Specter also predicted that if a march on Washington in favor of the bill were to be held, it would "turn a lot of people in the Congress who will look to see what their constituents are demanding."

The two Republicans differed sharply on their views of the status of frozen embryos.

Brownback, also a member of the Judiciary Committee, questioned "what it does to the culture of life" when government approves performing research on the embryos, which he considers "young human life."

Specter shot back, asking what it does "to the culture of life when you let people die because there are medical research tools which could keep them alive?"

"I hate to personalize this, but when I look back on 1970, and President Nixon declared war on cancer, if that war had been adequately funded like the rest of our wars, I might not have Hodgkin's lymphoma cancer today," Specter said.

Specter said he and Sen. Tom Harkin, D-Iowa, set up the program for adopting the embryos last year and it has resulted in 100 adoptions.

"If we could create 400,000 snowflakes, if we could have all of these embryos adopted, I would be the first one not to use them to save somebody else's life, if it could create a newborn child," Specter said.

Brownback suggested limiting the number of in vitro fertilizations allowed and pushed the use of adult stem cells or umbilical cord blood cells -- which many scientists say are useful but not as useful as the more flexible embryonic stem cells.

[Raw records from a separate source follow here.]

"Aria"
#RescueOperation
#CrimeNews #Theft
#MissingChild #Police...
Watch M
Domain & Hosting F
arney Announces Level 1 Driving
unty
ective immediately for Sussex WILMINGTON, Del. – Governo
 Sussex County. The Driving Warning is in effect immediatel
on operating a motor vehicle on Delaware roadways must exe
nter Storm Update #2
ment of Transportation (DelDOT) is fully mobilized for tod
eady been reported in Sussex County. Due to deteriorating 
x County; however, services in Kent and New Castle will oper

He also argued repeatedly during the ABC program that embryos are "the youngest of human life" and at one point asked Specter and host George Stephanopoulos when their lives began.

Specter replied that he was "a lot more concerned, at this point, about when my life is going to end," to which Brownback responded that he prays for the Pennsylvanian and asked again when life starts.

"It certainly doesn't start in a laboratory dish," Specter replied. "This potential for life on these embryonic stem cells cannot begin to occur unless it's implanted back in a woman. We know for sure, life does not start in a laboratory dish."

Brownback was not persuaded, however, saying that the embryos are "sacred" and "should be treated as such."


Sacred to whom? Just another instance where the religious community is imposing their religious beliefs upon the nation. I should add the vast majority is four square for fetal stem cell research. However,Ayatollah Bush and his followers are against it. Shades of the Taliban
0 Replies
 
xingu
 
  1  
Reply Mon 30 May, 2005 10:24 am
Quote:
Sen. Orrin Hatch (R-Utah) joined the Republican Main Street Partnership today to unveil new national polling results showing strong Republican voter support for expanded embryonic stem cell research by a margin of 55 to 38 percent. Sen. Hatch then endorsed H.R. 810, the Stem Cell Research Enhancement Act sponsored by Main Street President Rep. Mike Castle (R-Del.). "I come to this issue as a strong and outspoken Right-to-Life Senator. While I admire and respect those who do not share my views on this, I do believe, very strongly, that it is possible to be both anti-abortion and pro-embryonic stem cell research".


http://press.arrivenet.com/pol/article.php/635790.html

Looks like Bush is batting .000 on this; just like his Social Security.

The damn fool is out of touch.
0 Replies
 
au1929
 
  1  
Reply Mon 30 May, 2005 11:02 am
Bush is out of touch. So what is new?Out of touch or not . The damn fool has the power of veto. And possibly enough votes to sustain it.
0 Replies
 
xingu
 
  1  
Reply Mon 30 May, 2005 03:24 pm
That's an act that will have to be played out.

If Bush's veto can't be overrode then we will have to sit on the sidelines and let others show us the way.

Stem cell research and Social Security is something the voters will have a say on in the 2006 elections.

In the near future I see other things worse then this. When a vacancy opens up in the Supreme Court who will be the next Chief Justice and will the nuclear option become reality in order to fill the vacancy.